Generally, it is not that first drink/drug that gets someone into rehab, behind bars or dead. It’s highly unlikely, in fact. And that’s why I think denial can become so overpowering. It is so easy for me to live with a “I’ll deal with that problem tomorrow” philosophy. You know what they say, tomorrow never comes.
And without fail, tomorrow always comes (lately, all over my face, into my eyes, eww). I’m blind, but I can feel the warmth of the sunrise shining on me in the morning and the nip in the air as it sets each evening without fail. I continue to sit on my lazy ass moaning about how boring my sober life is or running around frantically using like a maniac. I’ll rebuild my sober life tomorrow. I’ll stop using tomorrow.
The other classic line you’ve probably heard if you’ve been to a rehab is the moniker for denial. Don’t Even No I Am Lying. And as tired as I am of hearing that crap, unlike the allergy analogy and unlike any gram I've ever purchased, this one is bang on point. I know facts yet still my mind can convince me to act against reason and defy logic. My final recovery cliché for today, the definition of insanity.
And addiction is insanity. It's so dumb, I do sometimes feel like I'm just being completely retarded. Today's JFT says "Addiction is not a simple disease, but it has a simple solution". This sums it up perfectly, and explains why I feel like such a jackass for being seemingly incapable of executing this ‘simple solution’.

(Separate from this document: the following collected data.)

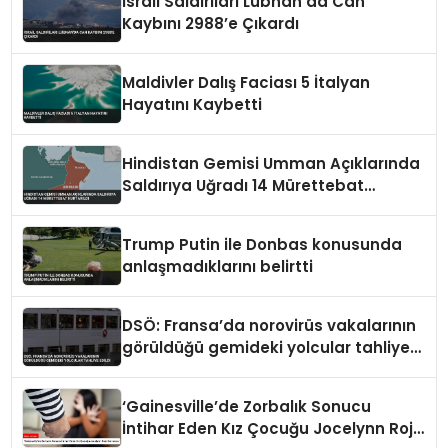
İsrail Saldırıları Lübnan’da Can
Kaybını 2988’e Çıkardı
Maldivler Dalış Faciası 5 İtalyan
Hayatını Kaybetti
Hindistan Gemisi Umman Açıklarında
Saldırıya Uğradı 14 Mürettebat
Kurtarıldı
Trump Putin ile Donbas konusunda
anlaşmadıklarını belirtti
DSÖ: Fransa’da norovirüs vakalarının
görüldüğü gemideki yolcular tahliye
edildi
‘Gainesville’de Zorbalık Sonucu
İntihar Eden Kız Çocuğu Jocelynn Rojo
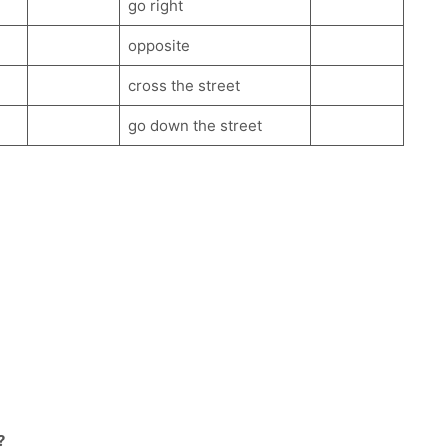
go right
opposite
cross the street
go down the street
?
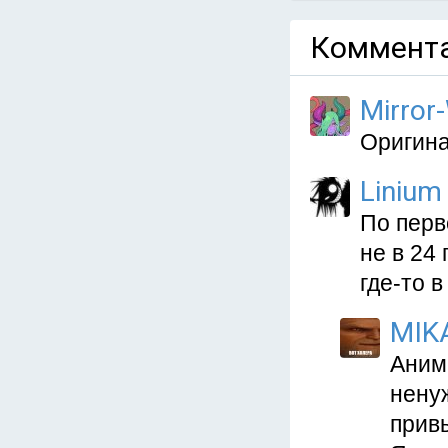
Коммента
Mirror
Оригина
Linium
По перв
не в 24
где-то в
MIK
Аним
нену
привы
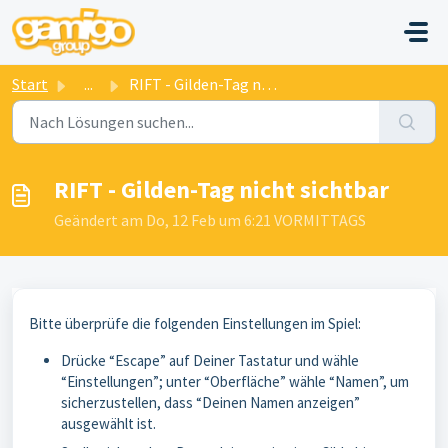
Zum hauptsächlichen Inhalt gehen
Start
...
RIFT - Gilden-Tag nicht sichtbar
RIFT - Gilden-Tag nicht sichtbar
Geändert am Do, 12 Feb um 6:21 VORMITTAGS
Bitte überprüfe die folgenden Einstellungen im Spiel:
Drücke “Escape” auf Deiner Tastatur und wähle
“Einstellungen”; unter “Oberfläche” wähle “Namen”, um
sicherzustellen, dass “Deinen Namen anzeigen”
ausgewählt ist.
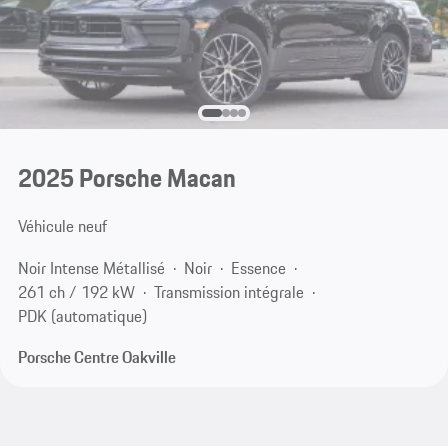
2025 Porsche Macan
Véhicule neuf
Noir Intense Métallisé
Noir
Essence
261 ch / 192 kW
Transmission intégrale
PDK (automatique)
Porsche Centre Oakville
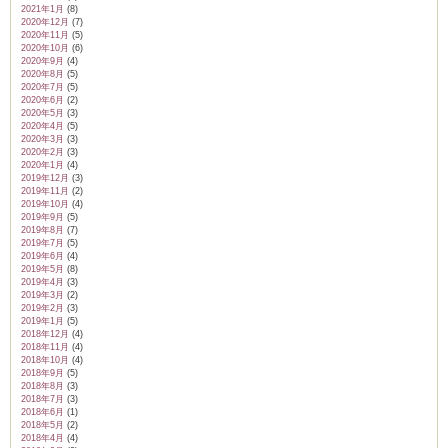
2021年1月
(8)
2020年12月
(7)
2020年11月
(5)
2020年10月
(6)
2020年9月
(4)
2020年8月
(5)
2020年7月
(5)
2020年6月
(2)
2020年5月
(3)
2020年4月
(5)
2020年3月
(3)
2020年2月
(3)
2020年1月
(4)
2019年12月
(3)
2019年11月
(2)
2019年10月
(4)
2019年9月
(5)
2019年8月
(7)
2019年7月
(5)
2019年6月
(4)
2019年5月
(8)
2019年4月
(3)
2019年3月
(2)
2019年2月
(3)
2019年1月
(5)
2018年12月
(4)
2018年11月
(4)
2018年10月
(4)
2018年9月
(5)
2018年8月
(3)
2018年7月
(3)
2018年6月
(1)
2018年5月
(2)
2018年4月
(4)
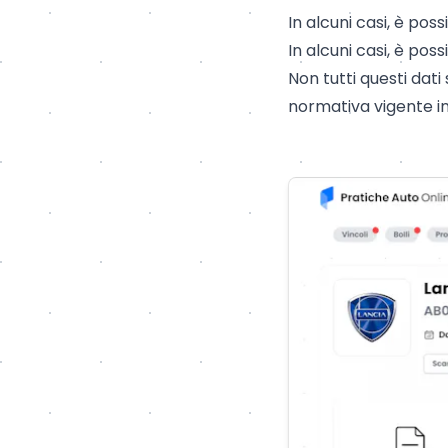
In alcuni casi, è pos
In alcuni casi, è pos
Non tutti questi dat
normativa vigente in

To wrap this all up I want to go back to the original question which was looking at addiction as an allergy. And I specifically want to reference Antabuse. Firstly, if I was allergic to alcohol I would under no circumstances take a medicine that provokes an allergic reaction upon my consumption of alcohol, I would have no need. Secondly, I know several people who have drunk on Antabuse multiple times, with catastrophic results. The allergic reaction does not stop them repeating the behaviour. Finally, in the case of the chronic alcoholic whose liver would fail simply from using Listerine, we have an example whereby one drink is highly likely to lead to death. And that doesn’t stop some people drinking.
What exactly are the symptoms of anaphylaxis? Impaired breathing, swelling in the throat, a sudden drop in blood pressure, pale skin or blue lips, fainting and dizziness.
Chuck in respiratory failure and it sounds a lot like a jelly overdose to me. Need an epi pen? Here, have naloxone.
So is addiction an allergy? I guess so. But that analogy hasn’t done anything to help me stop using. I fucking hate recovery clichés. Thing is, they’re clichés for a reason, people say them over and over again because they are true.